What sets Manulife's new offering apart is the direct association with BlackRock. By leveraging BlackRock's globally recognized brand and deep expertise in passive management, Manulife adds a powerful layer of credibility to its index-based products. This could be a key differentiator in a market where trust and brand recognition are paramount.

The timing of this launch is also significant. After a period of decline, segregated fund sales have seen a remarkable resurgence. Total gross sales in Canada grew by over 39% in 2024 and continued their strong upward trajectory into 2025. Analysts attribute this rebound to recent market volatility, which has reminded investors of the value of downside protection. At the same time, the relentless growth of ETFs continues unabated, with Canadian investors pouring record amounts into these low-cost vehicles. Manulife's new product line sits squarely at the intersection of these two powerful trends, attempting to capture investors from both camps.

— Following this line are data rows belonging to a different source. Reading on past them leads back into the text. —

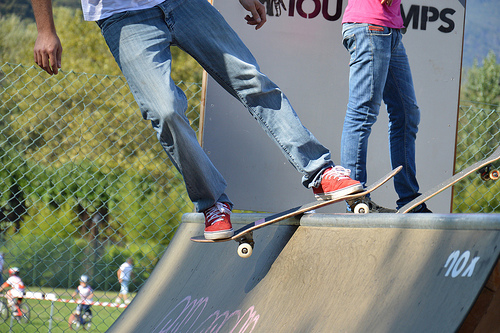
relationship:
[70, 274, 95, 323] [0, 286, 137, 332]
child on top of grass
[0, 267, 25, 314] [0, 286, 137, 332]
child on top of grass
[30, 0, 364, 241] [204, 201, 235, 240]
boy wearing shoe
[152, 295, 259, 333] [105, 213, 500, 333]
writing on ramp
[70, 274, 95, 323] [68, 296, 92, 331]
child riding bike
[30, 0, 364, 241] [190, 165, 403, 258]
boy riding skateboard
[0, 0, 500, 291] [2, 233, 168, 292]
trees are behind fence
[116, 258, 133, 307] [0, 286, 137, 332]
man walking on grass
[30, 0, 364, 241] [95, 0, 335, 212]
boy wearing jeans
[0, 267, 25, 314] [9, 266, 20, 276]
child wearing helmet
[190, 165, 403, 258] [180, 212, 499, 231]
skateboard grinding rail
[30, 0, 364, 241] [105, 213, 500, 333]
boy skating on ramp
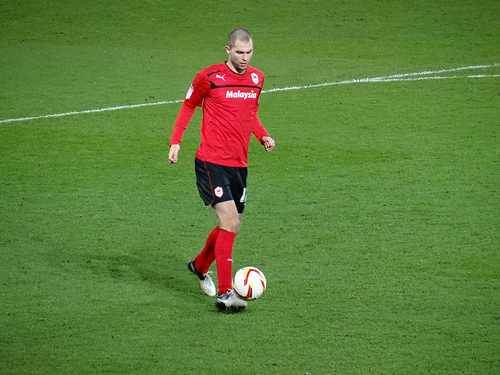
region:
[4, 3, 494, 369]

Simplifying Security for the Modern Investor

For many Canadians, particularly those approaching retirement or planning their estates, the investment landscape can be daunting. The choice often seems to be between high-growth, high-risk equities and low-growth, low-risk fixed-income products. Hybrid solutions like index-based segregated funds aim to offer a compelling middle ground. They provide a straightforward way to participate in the growth of global stock and bond markets while placing a firm floor under potential losses.

This simplification is a key part of the appeal. Rather than constructing a complex portfolio of individual stocks or actively managed funds, an investor can achieve broad diversification through a single product. For cautious investors, this combination of simplicity and security can be a powerful motivator. The inclusion of these funds within a Registered Education Savings Plan (RESP) also extends this peace of mind to families saving for a child's future education, ensuring their principal is largely protected.

Ultimately, Manulife's collaboration with BlackRock reflects a broader transformation within the wealth management industry. The era of one-size-fits-all financial products is fading, replaced by a demand for more tailored, flexible solutions. As investors become more educated and fee-sensitive, financial institutions are being pushed to innovate, breaking down the traditional silos between investment and insurance to create products that better reflect the complex financial realities of modern life. This new suite of funds is a clear example of that evolution in action, offering a packaged solution that seeks to deliver market growth without sacrificing peace of mind.